While using replication, you might experience corrupted or incomplete binlog files on the master when the disk they get stored on becomes full. In older versions, the file would be started and when the disk became full in the middle of an event being written, this partial data would be replicated and cause errors on the slaves.
Versions 5.0 and up handle an out-of-space situation more gracefully, as they do not write partial statements to the binlog and try harder to keep the table data and the binlog in sync.

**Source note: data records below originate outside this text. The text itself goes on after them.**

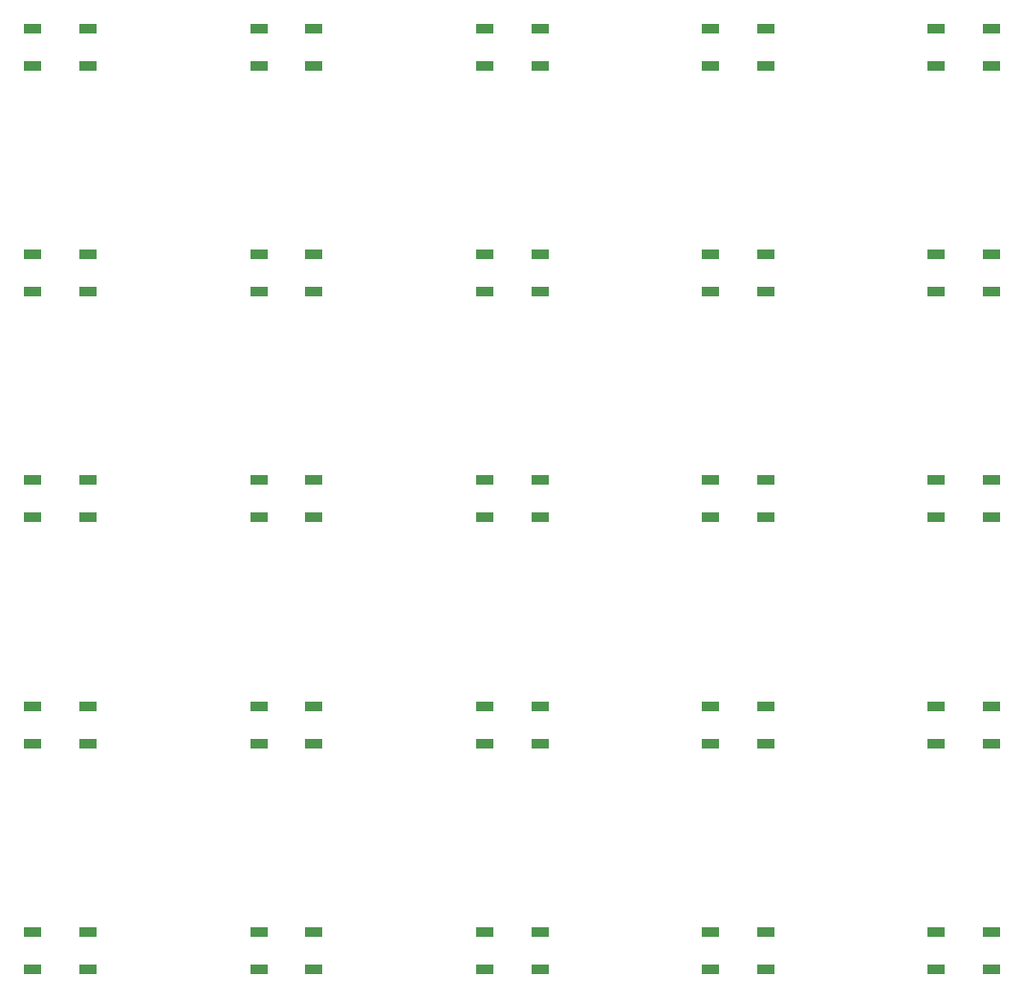
<source format=gbr>
%TF.GenerationSoftware,KiCad,Pcbnew,9.0.0*%
%TF.CreationDate,2025-05-01T22:13:03+08:00*%
%TF.ProjectId,kbd5x5,6b626435-7835-42e6-9b69-6361645f7063,rev?*%
%TF.SameCoordinates,Original*%
%TF.FileFunction,Paste,Top*%
%TF.FilePolarity,Positive*%
%FSLAX46Y46*%
G04 Gerber Fmt 4.6, Leading zero omitted, Abs format (unit mm)*
G04 Created by KiCad (PCBNEW 9.0.0) date 2025-05-01 22:13:03*
%MOMM*%
%LPD*%
G01*
G04 APERTURE LIST*
G04 Aperture macros list*
%AMRoundRect*
0 Rectangle with rounded corners*
0 $1 Rounding radius*
0 $2 $3 $4 $5 $6 $7 $8 $9 X,Y pos of 4 corners*
0 Add a 4 corners polygon primitive as box body*
4,1,4,$2,$3,$4,$5,$6,$7,$8,$9,$2,$3,0*
0 Add four circle primitives for the rounded corners*
1,1,$1+$1,$2,$3*
1,1,$1+$1,$4,$5*
1,1,$1+$1,$6,$7*
1,1,$1+$1,$8,$9*
0 Add four rect primitives between the rounded corners*
20,1,$1+$1,$2,$3,$4,$5,0*
20,1,$1+$1,$4,$5,$6,$7,0*
20,1,$1+$1,$6,$7,$8,$9,0*
20,1,$1+$1,$8,$9,$2,$3,0*%
G04 Aperture macros list end*
%ADD10RoundRect,0.090000X-0.660000X-0.360000X0.660000X-0.360000X0.660000X0.360000X-0.660000X0.360000X0*%
G04 APERTURE END LIST*
D10*
%TO.C,D10*%
X57550000Y-124850000D03*
X57550000Y-128150000D03*
X62450000Y-128150000D03*
X62450000Y-124850000D03*
%TD*%
%TO.C,D25*%
X117550000Y-124850000D03*
X117550000Y-128150000D03*
X122450000Y-128150000D03*
X122450000Y-124850000D03*
%TD*%
%TO.C,D3*%
X37550000Y-84850000D03*
X37550000Y-88150000D03*
X42450000Y-88150000D03*
X42450000Y-84850000D03*
%TD*%
%TO.C,D20*%
X97550000Y-124850000D03*
X97550000Y-128150000D03*
X102450000Y-128150000D03*
X102450000Y-124850000D03*
%TD*%
%TO.C,D11*%
X77550000Y-44850000D03*
X77550000Y-48150000D03*
X82450000Y-48150000D03*
X82450000Y-44850000D03*
%TD*%
%TO.C,D6*%
X57550000Y-44850000D03*
X57550000Y-48150000D03*
X62450000Y-48150000D03*
X62450000Y-44850000D03*
%TD*%
%TO.C,D1*%
X37550000Y-44850000D03*
X37550000Y-48150000D03*
X42450000Y-48150000D03*
X42450000Y-44850000D03*
%TD*%
%TO.C,D18*%
X97550000Y-84850000D03*
X97550000Y-88150000D03*
X102450000Y-88150000D03*
X102450000Y-84850000D03*
%TD*%
%TO.C,D19*%
X97550000Y-104850000D03*
X97550000Y-108150000D03*
X102450000Y-108150000D03*
X102450000Y-104850000D03*
%TD*%
%TO.C,D4*%
X37550000Y-104850000D03*
X37550000Y-108150000D03*
X42450000Y-108150000D03*
X42450000Y-104850000D03*
%TD*%
%TO.C,D8*%
X57550000Y-84850000D03*
X57550000Y-88150000D03*
X62450000Y-88150000D03*
X62450000Y-84850000D03*
%TD*%
%TO.C,D7*%
X57550000Y-64850000D03*
X57550000Y-68150000D03*
X62450000Y-68150000D03*
X62450000Y-64850000D03*
%TD*%
%TO.C,D5*%
X37550000Y-124850000D03*
X37550000Y-128150000D03*
X42450000Y-128150000D03*
X42450000Y-124850000D03*
%TD*%
%TO.C,D14*%
X77550000Y-104850000D03*
X77550000Y-108150000D03*
X82450000Y-108150000D03*
X82450000Y-104850000D03*
%TD*%
%TO.C,D9*%
X57550000Y-104850000D03*
X57550000Y-108150000D03*
X62450000Y-108150000D03*
X62450000Y-104850000D03*
%TD*%
%TO.C,D15*%
X77550000Y-124850000D03*
X77550000Y-128150000D03*
X82450000Y-128150000D03*
X82450000Y-124850000D03*
%TD*%
%TO.C,D12*%
X77550000Y-64850000D03*
X77550000Y-68150000D03*
X82450000Y-68150000D03*
X82450000Y-64850000D03*
%TD*%
%TO.C,D13*%
X77550000Y-84850000D03*
X77550000Y-88150000D03*
X82450000Y-88150000D03*
X82450000Y-84850000D03*
%TD*%
%TO.C,D17*%
X97550000Y-64850000D03*
X97550000Y-68150000D03*
X102450000Y-68150000D03*
X102450000Y-64850000D03*
%TD*%
%TO.C,D21*%
X117550000Y-44850000D03*
X117550000Y-48150000D03*
X122450000Y-48150000D03*
X122450000Y-44850000D03*
%TD*%
%TO.C,D24*%
X117550000Y-104850000D03*
X117550000Y-108150000D03*
X122450000Y-108150000D03*
X122450000Y-104850000D03*
%TD*%
%TO.C,D22*%
X117550000Y-64850000D03*
X117550000Y-68150000D03*
X122450000Y-68150000D03*
X122450000Y-64850000D03*
%TD*%
%TO.C,D16*%
X97550000Y-44850000D03*
X97550000Y-48150000D03*
X102450000Y-48150000D03*
X102450000Y-44850000D03*
%TD*%
%TO.C,D2*%
X37550000Y-64850000D03*
X37550000Y-68150000D03*
X42450000Y-68150000D03*
X42450000Y-64850000D03*
%TD*%
%TO.C,D23*%
X117550000Y-84850000D03*
X117550000Y-88150000D03*
X122450000Y-88150000D03*
X122450000Y-84850000D03*
%TD*%
M02*

</source>
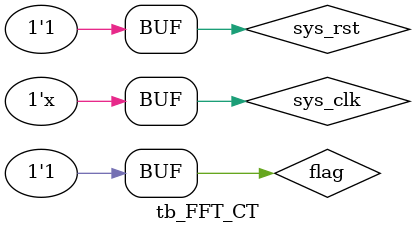
<source format=v>
`timescale 1ns/1ns 
module tb_FFT_CT();
reg     sys_clk     ;
reg     sys_rst     ;
reg     flag        ;



initial  
    begin
        sys_clk <=1'b1;
        sys_rst <=1'b0;
        #20
        sys_rst <=1'b1;
        flag <=1'b0;
        #200
        flag    <=1'b1;
        
        

    end 

always #10 sys_clk <=~sys_clk;





FFT_CT FFT_CT_inst
(
    .sys_clk     (sys_clk) ,       //系统时钟50M
    .sys_rst     (sys_rst) ,
    .mix_signal  () ,       //ADC采集的数据
    .adc_flag    (flag) ,       //数据推送标志位
    
    .updata_flag () ,       //数据更新标志位 
    .address     ()         //ADC数据的地址位
    

);






endmodule  


</source>
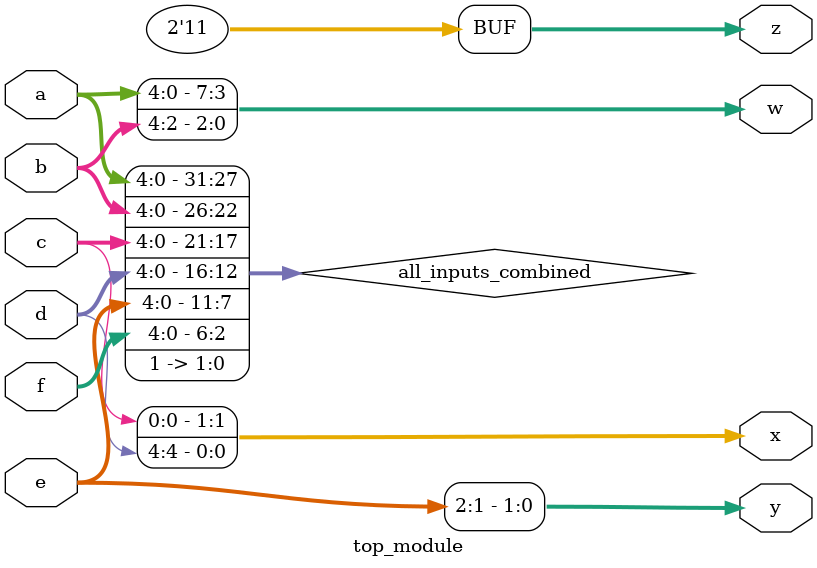
<source format=sv>
module top_module (
    input [4:0] a,
    input [4:0] b,
    input [4:0] c,
    input [4:0] d,
    input [4:0] e,
    input [4:0] f,
    output [7:0] w,
    output [7:8] x,
    output [7:8] y,
    output [7:8] z 
);

    // Concatenate inputs, append two 1 bits, and then split into 8-bit outputs
    wire [31:0] all_inputs_combined;
    assign all_inputs_combined = {a, b, c, d, e, f, 2'b11};
    
    assign w = all_inputs_combined[31:24];
    assign x = all_inputs_combined[23:16];
    assign y = all_inputs_combined[15:8];
    assign z = all_inputs_combined[7:0];

endmodule

</source>
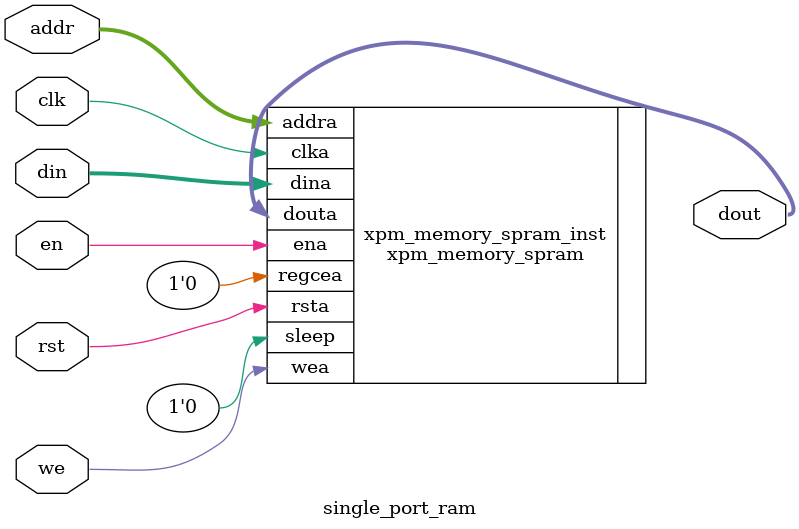
<source format=v>
module single_port_ram #
(
    parameter DATA_WIDTH = 32,  //default data width of xpm ram(bits)
    parameter DEPTH = 128,   //default depth of memory
    parameter MEMORY_PRIMITIVE = "auto",    //"auto | distributed | block"
    parameter LATENCY = 1,      //default latency is 1 cycle
    parameter WRITE_MODE = "write_first"
)
(
    input wire                      clk /* verilator public */,
    input wire                      rst /* verilator public */,
    input wire                      en /* verilator public */,    //ram enable
    input wire                      we /* verilator public */,    //write enable
    input wire [$clog2(DEPTH) -1:0] addr /* verilator public */,
    input wire [DATA_WIDTH - 1:0]    din /* verilator public */,    //write data
    output wire [DATA_WIDTH - 1:0]    dout /* verilator public */
);

   // xpm_memory_spram: Single Port RAM
   // Xilinx Parameterized Macro, version 2019.2

   xpm_memory_spram #(
      .ADDR_WIDTH_A($clog2(DEPTH)),              // DECIMAL
      .AUTO_SLEEP_TIME(0),           // DECIMAL
      .ECC_MODE("no_ecc"),           // String
      .MEMORY_PRIMITIVE(MEMORY_PRIMITIVE),     // String
      .MEMORY_SIZE(DATA_WIDTH * DEPTH),            // DECIMAL
      .MESSAGE_CONTROL(0),           // DECIMAL
      .READ_DATA_WIDTH_A(DATA_WIDTH),        // DECIMAL
      .READ_LATENCY_A(LATENCY),            // DECIMAL
      .READ_RESET_VALUE_A("0"),      // String
      .USE_MEM_INIT(0),              // DECIMAL
      .WRITE_DATA_WIDTH_A(DATA_WIDTH),       // DECIMAL
      .WRITE_MODE_A(WRITE_MODE),    // String
      .BYTE_WRITE_WIDTH_A(DATA_WIDTH)
   )
   xpm_memory_spram_inst (
      .douta(dout),                   // READ_DATA_WIDTH_A-bit output: Data output for port A read operations.
      .addra(addr),                   // ADDR_WIDTH_A-bit input: Address for port A write and read operations.
      .clka(clk),                     // 1-bit input: Clock signal for port A.
      .dina(din),                     // WRITE_DATA_WIDTH_A-bit input: Data input for port A write operations.
      .ena(en),                       // 1-bit input: Memory enable signal for port A. Must be high on clock
                                       // cycles when read or write operations are initiated. Pipelined
                                       // internally.

      .regcea(1'b0),                 // 1-bit input: Clock Enable for the last register stage on the output
                                       // data path.

      .rsta(rst),                     // 1-bit input: Reset signal for the final port A output register stage.
                                       // Synchronously resets output port douta to the value specified by
                                       // parameter READ_RESET_VALUE_A.

      .sleep(1'b0),                   // 1-bit input: sleep signal to enable the dynamic power saving feature.
      .wea(we)                        // WRITE_DATA_WIDTH_A/BYTE_WRITE_WIDTH_A-bit input: Write enable vector
                                       // for port A input data port dina. 1 bit wide when word-wide writes are
                                       // used. In byte-wide write configurations, each bit controls the
                                       // writing one byte of dina to address addra. For example, to
                                       // synchronously write only bits [15-8] of dina when WRITE_DATA_WIDTH_A
                                       // is 32, wea would be 4'b0010.

   );

   // End of xpm_memory_spram_inst instantiation
    
endmodule

</source>
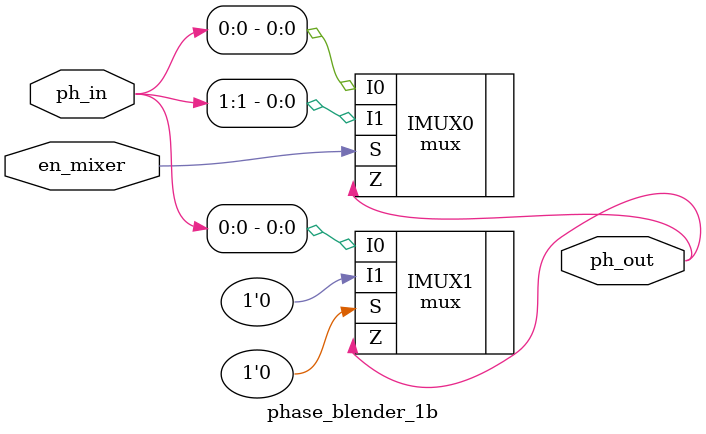
<source format=sv>

module phase_blender_1b (input [1:0] ph_in, input en_mixer, output ph_out);

mux IMUX0 (.I0(ph_in[0]), .I1(ph_in[1]), .Z(ph_out), .S(en_mixer));
mux IMUX1 (.I0(ph_in[0]), .I1(1'b0), .Z(ph_out), .S(1'b0));

endmodule



</source>
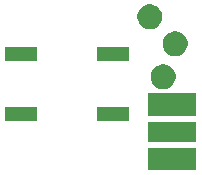
<source format=gts>
G04 #@! TF.GenerationSoftware,KiCad,Pcbnew,5.0.2-bee76a0~70~ubuntu18.04.1*
G04 #@! TF.CreationDate,2019-03-08T02:12:37-05:00*
G04 #@! TF.ProjectId,LO1,4c4f312e-6b69-4636-9164-5f7063625858,rev?*
G04 #@! TF.SameCoordinates,Original*
G04 #@! TF.FileFunction,Soldermask,Top*
G04 #@! TF.FilePolarity,Negative*
%FSLAX46Y46*%
G04 Gerber Fmt 4.6, Leading zero omitted, Abs format (unit mm)*
G04 Created by KiCad (PCBNEW 5.0.2-bee76a0~70~ubuntu18.04.1) date Fri 08 Mar 2019 02:12:37 AM EST*
%MOMM*%
%LPD*%
G01*
G04 APERTURE LIST*
%ADD10C,0.100000*%
G04 APERTURE END LIST*
D10*
G36*
X145561000Y-77775000D02*
X141459000Y-77775000D01*
X141459000Y-75873000D01*
X145561000Y-75873000D01*
X145561000Y-77775000D01*
X145561000Y-77775000D01*
G37*
G36*
X145561000Y-75375000D02*
X141459000Y-75375000D01*
X141459000Y-73673000D01*
X145561000Y-73673000D01*
X145561000Y-75375000D01*
X145561000Y-75375000D01*
G37*
G36*
X139846000Y-73586000D02*
X137164000Y-73586000D01*
X137164000Y-72464000D01*
X139846000Y-72464000D01*
X139846000Y-73586000D01*
X139846000Y-73586000D01*
G37*
G36*
X132076000Y-73586000D02*
X129394000Y-73586000D01*
X129394000Y-72464000D01*
X132076000Y-72464000D01*
X132076000Y-73586000D01*
X132076000Y-73586000D01*
G37*
G36*
X145561000Y-73175000D02*
X141459000Y-73175000D01*
X141459000Y-71273000D01*
X145561000Y-71273000D01*
X145561000Y-73175000D01*
X145561000Y-73175000D01*
G37*
G36*
X143054414Y-68839879D02*
X143054416Y-68839880D01*
X143054417Y-68839880D01*
X143245594Y-68919068D01*
X143417651Y-69034033D01*
X143563967Y-69180349D01*
X143678932Y-69352406D01*
X143758121Y-69543586D01*
X143798490Y-69746534D01*
X143798490Y-69953466D01*
X143758121Y-70156414D01*
X143678932Y-70347594D01*
X143563967Y-70519651D01*
X143417651Y-70665967D01*
X143417648Y-70665969D01*
X143245594Y-70780932D01*
X143054417Y-70860120D01*
X143054416Y-70860120D01*
X143054414Y-70860121D01*
X142851466Y-70900490D01*
X142644534Y-70900490D01*
X142441586Y-70860121D01*
X142441584Y-70860120D01*
X142441583Y-70860120D01*
X142250406Y-70780932D01*
X142078352Y-70665969D01*
X142078349Y-70665967D01*
X141932033Y-70519651D01*
X141817068Y-70347594D01*
X141737879Y-70156414D01*
X141697510Y-69953466D01*
X141697510Y-69746534D01*
X141737879Y-69543586D01*
X141817068Y-69352406D01*
X141932033Y-69180349D01*
X142078349Y-69034033D01*
X142250406Y-68919068D01*
X142441583Y-68839880D01*
X142441584Y-68839880D01*
X142441586Y-68839879D01*
X142644534Y-68799510D01*
X142851466Y-68799510D01*
X143054414Y-68839879D01*
X143054414Y-68839879D01*
G37*
G36*
X139846000Y-68506000D02*
X137164000Y-68506000D01*
X137164000Y-67384000D01*
X139846000Y-67384000D01*
X139846000Y-68506000D01*
X139846000Y-68506000D01*
G37*
G36*
X132076000Y-68506000D02*
X129394000Y-68506000D01*
X129394000Y-67384000D01*
X132076000Y-67384000D01*
X132076000Y-68506000D01*
X132076000Y-68506000D01*
G37*
G36*
X144070414Y-66045879D02*
X144070416Y-66045880D01*
X144070417Y-66045880D01*
X144261594Y-66125068D01*
X144433651Y-66240033D01*
X144579967Y-66386349D01*
X144694932Y-66558406D01*
X144774121Y-66749586D01*
X144814490Y-66952534D01*
X144814490Y-67159466D01*
X144774121Y-67362414D01*
X144694932Y-67553594D01*
X144579967Y-67725651D01*
X144433651Y-67871967D01*
X144433648Y-67871969D01*
X144261594Y-67986932D01*
X144070417Y-68066120D01*
X144070416Y-68066120D01*
X144070414Y-68066121D01*
X143867466Y-68106490D01*
X143660534Y-68106490D01*
X143457586Y-68066121D01*
X143457584Y-68066120D01*
X143457583Y-68066120D01*
X143266406Y-67986932D01*
X143094352Y-67871969D01*
X143094349Y-67871967D01*
X142948033Y-67725651D01*
X142833068Y-67553594D01*
X142753879Y-67362414D01*
X142713510Y-67159466D01*
X142713510Y-66952534D01*
X142753879Y-66749586D01*
X142833068Y-66558406D01*
X142948033Y-66386349D01*
X143094349Y-66240033D01*
X143266406Y-66125068D01*
X143457583Y-66045880D01*
X143457584Y-66045880D01*
X143457586Y-66045879D01*
X143660534Y-66005510D01*
X143867466Y-66005510D01*
X144070414Y-66045879D01*
X144070414Y-66045879D01*
G37*
G36*
X141911414Y-63759879D02*
X141911416Y-63759880D01*
X141911417Y-63759880D01*
X142102594Y-63839068D01*
X142274651Y-63954033D01*
X142420967Y-64100349D01*
X142535932Y-64272406D01*
X142615121Y-64463586D01*
X142655490Y-64666534D01*
X142655490Y-64873466D01*
X142615121Y-65076414D01*
X142535932Y-65267594D01*
X142420967Y-65439651D01*
X142274651Y-65585967D01*
X142274648Y-65585969D01*
X142102594Y-65700932D01*
X141911417Y-65780120D01*
X141911416Y-65780120D01*
X141911414Y-65780121D01*
X141708466Y-65820490D01*
X141501534Y-65820490D01*
X141298586Y-65780121D01*
X141298584Y-65780120D01*
X141298583Y-65780120D01*
X141107406Y-65700932D01*
X140935352Y-65585969D01*
X140935349Y-65585967D01*
X140789033Y-65439651D01*
X140674068Y-65267594D01*
X140594879Y-65076414D01*
X140554510Y-64873466D01*
X140554510Y-64666534D01*
X140594879Y-64463586D01*
X140674068Y-64272406D01*
X140789033Y-64100349D01*
X140935349Y-63954033D01*
X141107406Y-63839068D01*
X141298583Y-63759880D01*
X141298584Y-63759880D01*
X141298586Y-63759879D01*
X141501534Y-63719510D01*
X141708466Y-63719510D01*
X141911414Y-63759879D01*
X141911414Y-63759879D01*
G37*
M02*

</source>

However, you still need to be aware that there is no 100-percent sure way of preventing problems on the slaves because under certain circumstances you can end up with the last statement having executed in the database, but not recorded in the binlog.
The master server will log this fact into its logfile, so your monitoring system might pick this up with lines like:
The binary log <name> is shorter than its expected size.
but still the problem remains.
The MySQL manual has more details about this in chapters 5.2.4 at http://dev.mysql.com/doc/refman/5.1/en/binary-log.html and B.1.4.3 on disk-full problems at http://dev.mysql.com/doc/refman/5.1/en/full-disk.html.
Note
The bottom line about this, however, is that even with the most conservative settings—--sync_binlog=1
and --innodb_support_xa=1
, leading to reduced performance due to more disk syncs—you can still end up with incomplete binlogs, be it on MySQL's part or the operating system's, requiring you to reset the replication and manually re-sync the slaves from a fresh dump.
Considering the performance penalties, the options MySQL offers to limit the risks of damaging the binlogs and the fact that they do not guarantee problem-free operations anyway, we recommend investing your resources in a reliable system-monitoring solution that will keep you informed about critical conditions regarding disk space and allow you to prevent these problems in the first place.